TORONTO: Charging senior officers of Canadian police with willful inaction, a top Canadian intelligence official said several days before the Air India disaster police had showed him a document suggesting the flight would be targeted on the weekend of the attack.
Ontario Lt Governor James Bartleman, who was director general of External Affairs' intelligence bureau in 1985, testified at the public inquiry that he saw an intelligence document warning of an attack on Air India aircraft just days before the bombing.
He said he personally delivered the document to a committee meeting on Sikh extremism that was going on at the same time.
When he showed the document to the senior Royal Canadian Mounted Police (RCMP) officer at the meeting, Bartleman said, he was "startled" by the reaction he got.
"He flushed and told me that of course he'd seen it, and that he didn't need me to tell him how to do his job," he said. "That confirmed that he had seen it and that the RCMP would take that into consideration and do what was necessary. The next thing in my memory is the downing of the aircraft."
Bartleman was in charge of the intelligence analysis and security branch of the Department of External Affairs when the plane blew up on June 23, 1985, killing all 329 people on board.
Bartleman said he found the document in his daily package of intelligence briefings in the week of June 18.
"I saw in there a document that indicated Air India was being targeted that weekend, specifically the weekend of the 22-23," Canadian Broadcasting reported quoting Bartleman.
"It was raw, unevaluated information. There had been so many alarms raised over the previous year about potential attacks that I suppose it would be possible for someone to say this is just another one of these cry wolf events."
When asked why he recalled that incident so clearly, Bartleman said he had never been "hissed at" in such a way during his career and that it made a "searing impression."
"I know what I saw and I know what happened," said Bartleman.
Bartleman said he didn't reveal the information until the inquiry was established because he assumed the matter was investigated during one of the internal reviews by the RCMP.
The inquiry into the disaster, headed by retired Supreme Court justice John Major, resumed Monday with a focus on leads, tips and warnings that surfaced before the disaster.

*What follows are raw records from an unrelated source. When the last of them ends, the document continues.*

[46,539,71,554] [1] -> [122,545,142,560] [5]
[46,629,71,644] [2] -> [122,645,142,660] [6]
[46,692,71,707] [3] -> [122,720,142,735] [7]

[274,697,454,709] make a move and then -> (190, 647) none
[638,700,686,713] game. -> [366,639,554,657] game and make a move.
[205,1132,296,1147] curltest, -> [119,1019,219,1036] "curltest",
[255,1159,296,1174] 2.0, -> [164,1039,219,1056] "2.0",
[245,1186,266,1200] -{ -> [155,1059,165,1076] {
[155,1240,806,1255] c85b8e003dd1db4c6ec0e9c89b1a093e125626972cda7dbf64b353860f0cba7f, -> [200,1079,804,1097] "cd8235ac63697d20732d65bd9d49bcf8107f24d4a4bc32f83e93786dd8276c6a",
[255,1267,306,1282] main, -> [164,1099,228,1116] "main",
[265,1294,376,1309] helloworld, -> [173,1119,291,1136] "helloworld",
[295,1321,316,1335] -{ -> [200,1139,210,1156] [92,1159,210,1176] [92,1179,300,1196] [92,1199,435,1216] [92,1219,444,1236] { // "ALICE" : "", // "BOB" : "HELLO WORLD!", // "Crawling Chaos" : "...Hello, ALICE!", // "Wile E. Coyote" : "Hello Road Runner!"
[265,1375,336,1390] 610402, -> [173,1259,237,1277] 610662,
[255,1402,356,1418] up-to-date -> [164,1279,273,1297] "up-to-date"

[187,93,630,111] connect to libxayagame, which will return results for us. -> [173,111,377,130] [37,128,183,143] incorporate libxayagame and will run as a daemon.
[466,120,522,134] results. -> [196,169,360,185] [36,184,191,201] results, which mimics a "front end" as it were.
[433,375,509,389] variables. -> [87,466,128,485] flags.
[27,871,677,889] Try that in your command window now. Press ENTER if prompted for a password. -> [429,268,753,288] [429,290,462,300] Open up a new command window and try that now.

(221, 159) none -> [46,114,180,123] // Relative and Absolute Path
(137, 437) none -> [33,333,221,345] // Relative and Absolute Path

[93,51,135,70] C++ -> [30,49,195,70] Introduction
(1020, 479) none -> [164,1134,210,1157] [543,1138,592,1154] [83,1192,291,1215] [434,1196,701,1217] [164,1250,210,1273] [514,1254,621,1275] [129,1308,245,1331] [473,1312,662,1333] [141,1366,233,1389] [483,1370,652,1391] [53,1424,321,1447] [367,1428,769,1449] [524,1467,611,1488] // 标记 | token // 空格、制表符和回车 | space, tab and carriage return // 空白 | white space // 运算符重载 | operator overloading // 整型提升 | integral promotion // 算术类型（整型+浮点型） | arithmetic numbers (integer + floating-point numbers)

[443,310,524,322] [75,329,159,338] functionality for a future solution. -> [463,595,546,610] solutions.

Of the 329 people on Air India Flight 182, 280 were Canadian citizens and 82 were children. The bombing brought down the plane over the Atlantic Ocean off the west coast of Ireland.
A separate luggage bomb destined for a second Air India flight killed two Japanese baggage handlers at Tokyo's Narita airport.
Talwinder Singh Parmar, the suspected mastermind of the plot, was arrested in November 1985 on weapons, explosives and conspiracy charges, but the charges were dropped for lack of evidence. He died in India in 1992 in what officials said was a shootout with police.
Two other men, Ripudaman Singh Malik and Ajaib Singh Bagri, were acquitted of all charges in 2005 after the costliest investigation and prosecution in Canadian history.
Bombmaker Inderjit Singh Reyat was imprisoned for manslaughter in a 2003 plea bargain.